Bir insanın şerefle bitirmesi gereken en asli görevi yaşadığı hayatıdır. Ona sunulan ve adına hayat dediğimiz süreyi nerde nasıl ve kimlerle geçirdiği çok önemlidir. Yaşanan gün elbet bitecektir, yaşamında sonu gelecektir. Yaşam son bulduğun da kişinin arkasından yazılanlar ve söylenenler de bir o kadar önemlidir. Önemlidir ama iş işten geçtikten sonra ne kadar değeri olur.
İnsanın yaşadığı hayatı boyunca bir lokma ekmek için şerefini ayaklar altına almasına, makam mevki için el ayak öpmesine de hiç gerek yoktur. Bunları yapmak zaten onurlu insan işi değildir. Eğer bu duruma düşülmüş ise düşen kişinin de insanlığından bile şüphe edilir. El ayak öperek bir yerlere gelenler beni ve benim ülkemi ne kadar düşünür, onu için ne kadar samimidir. Yapacağı tek şey ona kol kanat gerenlerin emirlerini yerine getirmek olmaz mı?Doğru bildiğini bile yapamayıp emre itaat etmek olmaz mı?
Böyle olduğuna göre bu insanlar benim tarihime, geçmişime ve geleceğime nasıl sahip çıkabilir.

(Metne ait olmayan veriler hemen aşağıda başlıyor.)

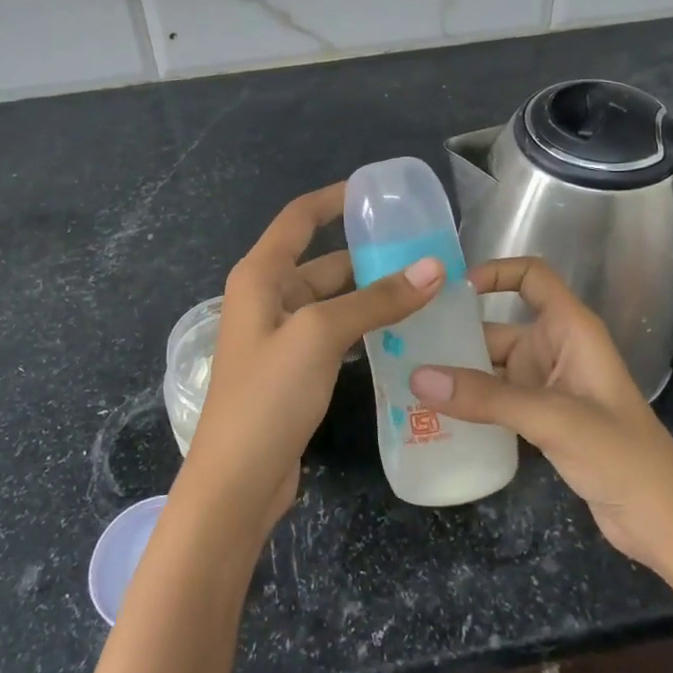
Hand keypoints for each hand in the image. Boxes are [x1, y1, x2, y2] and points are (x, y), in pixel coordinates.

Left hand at [181, 183, 443, 535]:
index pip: (300, 218)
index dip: (335, 198)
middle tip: (427, 252)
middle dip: (371, 255)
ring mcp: (281, 335)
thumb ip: (376, 300)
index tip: (379, 191)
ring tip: (428, 289)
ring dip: (374, 295)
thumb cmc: (268, 395)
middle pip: (324, 261)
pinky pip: (336, 333)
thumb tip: (435, 267)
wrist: (237, 482)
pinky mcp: (295, 368)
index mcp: (260, 275)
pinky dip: (366, 327)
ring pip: (335, 300)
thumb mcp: (320, 335)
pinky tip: (404, 332)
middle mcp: (268, 297)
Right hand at [408, 257, 672, 570]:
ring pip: (493, 367)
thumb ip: (485, 397)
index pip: (533, 277)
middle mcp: (556, 349)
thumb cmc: (620, 454)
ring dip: (457, 373)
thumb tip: (417, 377)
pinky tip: (434, 414)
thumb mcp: (551, 418)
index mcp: (571, 329)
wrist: (664, 522)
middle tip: (403, 344)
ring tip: (406, 378)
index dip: (495, 272)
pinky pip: (497, 399)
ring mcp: (549, 386)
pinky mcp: (543, 420)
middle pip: (498, 326)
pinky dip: (470, 403)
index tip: (449, 291)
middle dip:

Talan edilen devlet malını nasıl koruyabilir. İyi gitmeyen düzeni nasıl eleştirebilir. Bunlar sizce de kaygı verici değimlidir.
Dünyanın geçici nimetleri insanları pek çok hoş olmayan şeyleri yapmaya zorlamaktadır. Anaya babaya karşı gelenden tutunda yalan ve iftiralarla adından söz ettirmeye kadar her şey vardır bunun içinde. Fakat şu hiç unutulmamalı, kötü olanı herkes yapabilir, bun yapmak çok zor da değildir. Asıl olan ise iyiyi yapabilmektir. Mükemmel insan olmanın gereği de budur işte. Söz konusu var olmak ve hür yaşamak olunca, vatan topraklarına ve milli manevi değerlere sahip çıkmak olunca bu düşüncedeki insanlarla nasıl yapılabilir.
Şeref ve onur dediğimiz meziyetler para ile satın alınmaz ya da birinden ödünç alınmaz. İnsanın benliğinde var olan duygulardır. İnsanlar ömürleri boyunca bu şeref ve onurunu kaybetmeden yaşamalıdır. Bazıları için bunların hiç ehemmiyeti yoktur. İstediklerini elde etsin, amaçlarına ulaşsınlar yeter. Fakat öyle an gelir ki ulaştıkları amaç ta onları mutlu etmez olur, yaptıklarına ve adileştiklerine belki pişman olurlar ama fayda vermez. Değer kaybedilmiştir bir kere.
Günümüz insanının yaşam biçimine ve karşılıklı ilişkilerine baktığımız zaman gördüğümüz tablo insanlık adına utanç verici bir duruma gelmiş. Bu da aklı başında insanlar için kaygı verici ve son derece üzücüdür. Eskiden olduğu gibi sadakat ve bağlılık ortadan kalkmış, yerini menfaatçilik almış. Düşkünün yanında olma, düşenin elinden tutma kalkmış, yerini nemelazımcılık almış. Daha da önemlisi Türk insanının asil özelliklerinden olan mertlik, dürüstlük ortadan kalkmış, yerini iki yüzlülük ve sahtekârlık almış.
Nasıl düşünmeyelim şimdi? Nasıl kaygılanmayalım gelecek için. Hani Atatürk’ün Cumhuriyeti bizlere emanet edilmişti, hani kolay vatan olmayan bu topraklar bize emanet edilmişti.
Hangisine sahip çıkabildik, hangisini koruyabildik. Şerefli bir geçmişi olan, yedi deniz üç kıta üzerine ünü yayılan Osmanlının torunlarıyız diye ahkâm kestik yıllarca.
Övündük onların bıraktığı miraslarla hem de yüzümüz bile kızarmadan. Ama ona da bağlı kalamadık. İrademiz bile çok ucuza pazarlandı, dur bile diyemedik. Ne kaybettiğimizin farkında olmadan Bize sunulan değeri düşük tekliflere hep evet dedik ya da demek zorunda bırakıldık.
Her şey yolunda her şey iyi diye avutulduk ve hala da devam ediyor bu avutma. Biz ne zaman kendimize geleceğiz, ne zaman dur diyeceğiz bu bozulmaya ve dağılmaya. İşte kendi adıma bir daha söyleyim kaygılanıyorum bu gidişten ve bu aymazlıktan. Belki basit görülecek ama kaygılarım boşa değil.